The U.S. government is moving to crack down on the sale of counterfeit ecommerce items and pirated goods, warning of stricter rules and penalties for participants in a rogue economy that was valued at $509 billion in 2016.
Louis Vuitton bags and Rolex watches are the most common emblems of the problem, and government seizure statistics from FY 2018 show apparel and other types of accessories, along with footwear, topped the list at 18% and 14% of seizures, respectively.
Nike and Adidas footwear and NFL jerseys were the most commonly counterfeited items in the category. Watches and jewelry follow at 13% of total seizures. During the government’s Mega Flex operation last August, Customs and Border Patrol (CBP) officers seized counterfeit Rolex watches valued at over $1.4 million, the report said.
A Jan. 24 Department of Homeland Security (DHS) report announcing the crackdown came in response to an April 2019 memorandum from President Trump on combating trafficking in counterfeit and pirated goods.
“The President’s historic memorandum provides a much warranted and long overdue call to action in the U.S. Government’s fight against a massive form of illicit trade that is inflicting significant harm on American consumers and businesses,” DHS Acting Secretary Chad Wolf said in the report.
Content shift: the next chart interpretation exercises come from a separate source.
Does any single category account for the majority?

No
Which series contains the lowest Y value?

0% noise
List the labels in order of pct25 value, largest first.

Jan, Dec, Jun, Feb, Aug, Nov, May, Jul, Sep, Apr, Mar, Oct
“Despite public and private efforts to date, the online availability of counterfeit and pirated goods continues to increase,” the report said, issuing a series of actions to be taken immediately:
- Ensure Entities with Financial Interests in Imports Bear Responsibility
- Increase Scrutiny of Section 321 Environment
- Suspend and Debar Repeat Offenders; Act Against Non-Compliant International Posts
- Apply Civil Fines, Penalties and Injunctive Actions for Violative Imported Products
- Leverage Advance Electronic Data for Mail Mod
- Anti-Counterfeiting Consortium to Identify Online Nefarious Actors (ACTION) Plan
- Analyze Enforcement Resources
- Create Modernized Ecommerce Enforcement Framework
- Assess Contributory Trademark Infringement Liability for Platforms
- Re-Examine the Legal Framework Surrounding Non-Resident Importers
- Establish a National Consumer Awareness Campaign
“This is not about any one ecommerce platform — this is about ecommerce playing by a different set of rules that simultaneously hammer brick-and-mortar retailers, defraud consumers, punish workers and rip off intellectual property rights holders,” White House trade adviser Peter Navarro told the Wall Street Journal. “It’s Amazon, Shopify, Alibaba, eBay, JD.com, Walmart.com and a constellation of lesser players that provide the digital hubs.”
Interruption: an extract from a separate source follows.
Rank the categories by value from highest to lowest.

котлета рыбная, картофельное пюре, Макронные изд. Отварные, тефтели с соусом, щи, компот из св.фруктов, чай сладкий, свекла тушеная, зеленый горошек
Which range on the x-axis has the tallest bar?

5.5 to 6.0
“Government action alone is not enough to bring about the needed paradigm shift and ultimately stem the tide of counterfeit and pirated goods,” the report said in offering a list of best practices for ecommerce platforms and third-party marketplaces:
- Comprehensive “Terms of Service” Agreements
- Significantly Enhanced Vetting of Third-Party Sellers
- Limitations on High Risk Products
- Rapid Notice and Takedown Procedures
- Enhanced Post-Discovery Actions
- Indemnity Requirements for Foreign Sellers
- Clear Transactions Through Banks that Comply with U.S. Enforcement Requests for Information (RFI)
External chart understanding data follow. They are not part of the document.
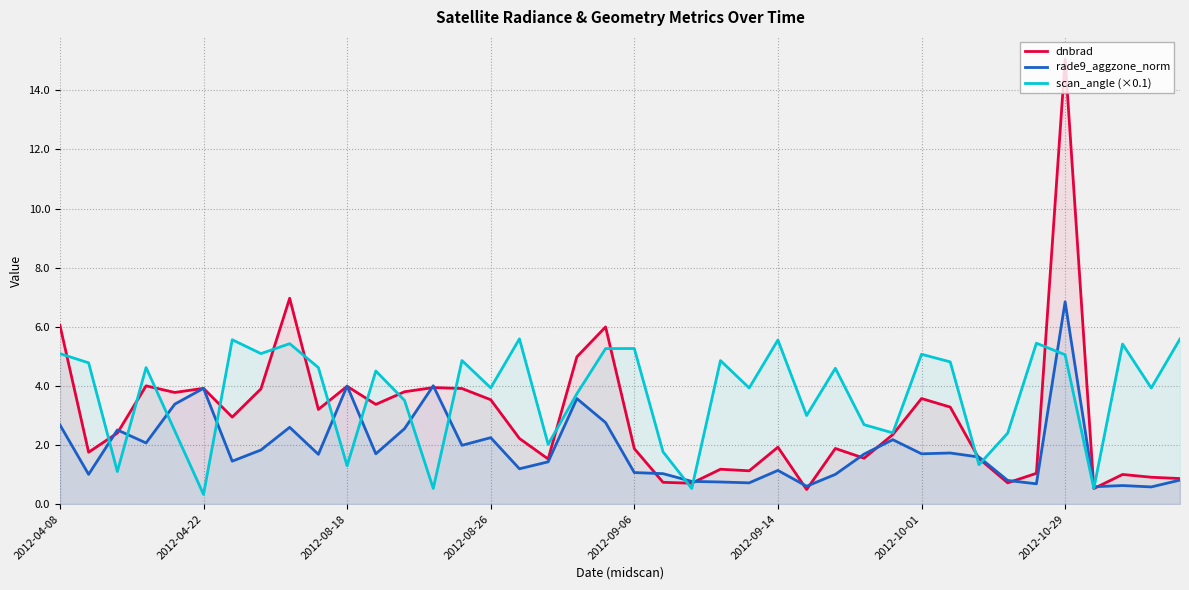

True or false: dnbrad has a value of 6.1 at 2012-08-26.

False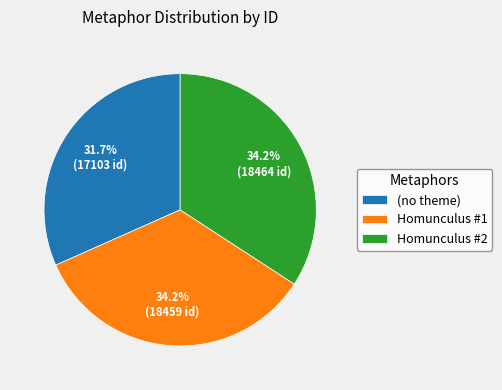

Approximately how many times larger is the value at Homunculus #1 compared to Homunculus #2?

1.0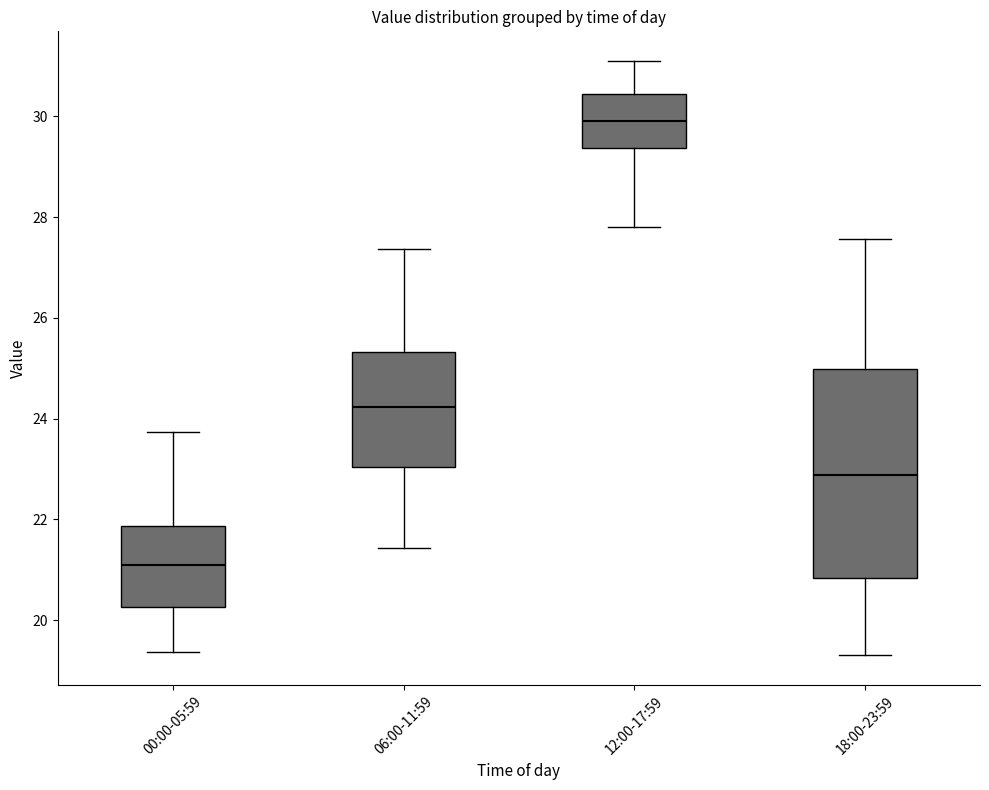

Where does the median line of the box for 18:00-23:59 sit on the y-axis? The values are not printed on the chart, so give them approximately, as read against the axis.

22.8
- Pre-Sale Identification of Third-Party Sellers
- Establish Marketplace Seller ID
- Clearly Identifiable Country of Origin Disclosures
A Walmart spokesman told the WSJ the retailer uses “select sellers in our marketplace, all of which we’ve carefully vetted” and that the items reported as counterfeit make up “a very small fraction of less than 1% of total items available for sale on Walmart.com.”
“We already have programs and processes that go well beyond our obligations under U.S. law,” an Amazon spokeswoman told the WSJ. “This year we will begin reporting all confirmed counterfeiters blocked from our stores to law enforcement entities so they can build cases against these bad actors.”
According to the DHS report, seizures of fake and counterfeit goods by CBP and U.S. Immigration and Customs Enforcement (ICE) increased from 6,500 to 33,810 from 2003 through 2018. The domestic value of seized merchandise in terms of MSRP increased from $94 million in 2003 to $1.4 billion in 2018, the report said.
Behind the most commonly counterfeited categories of apparel, accessories, footwear, watches and jewelry, handbags and wallets represented nearly 11% of all seizures, including luxury brands such as Louis Vuitton, Michael Kors and Gucci. Consumer electronics represented 10% of seizures, including products such as iPhones, hover boards, earbuds, microchips and others.
While pharmaceuticals and personal care items accounted for only 7% of total seizures, the government report said, “Fake prescription drugs can lack active ingredients, contain incorrect dosages, or include dangerous additives. Fake personal care items such as cosmetics have been found to contain everything from harmful bacteria to human waste.”
Between 2017 and 2018, CBP and ICE Homeland Security Investigations (HSI) seized over $31 million in fake perfumes from China, the report noted.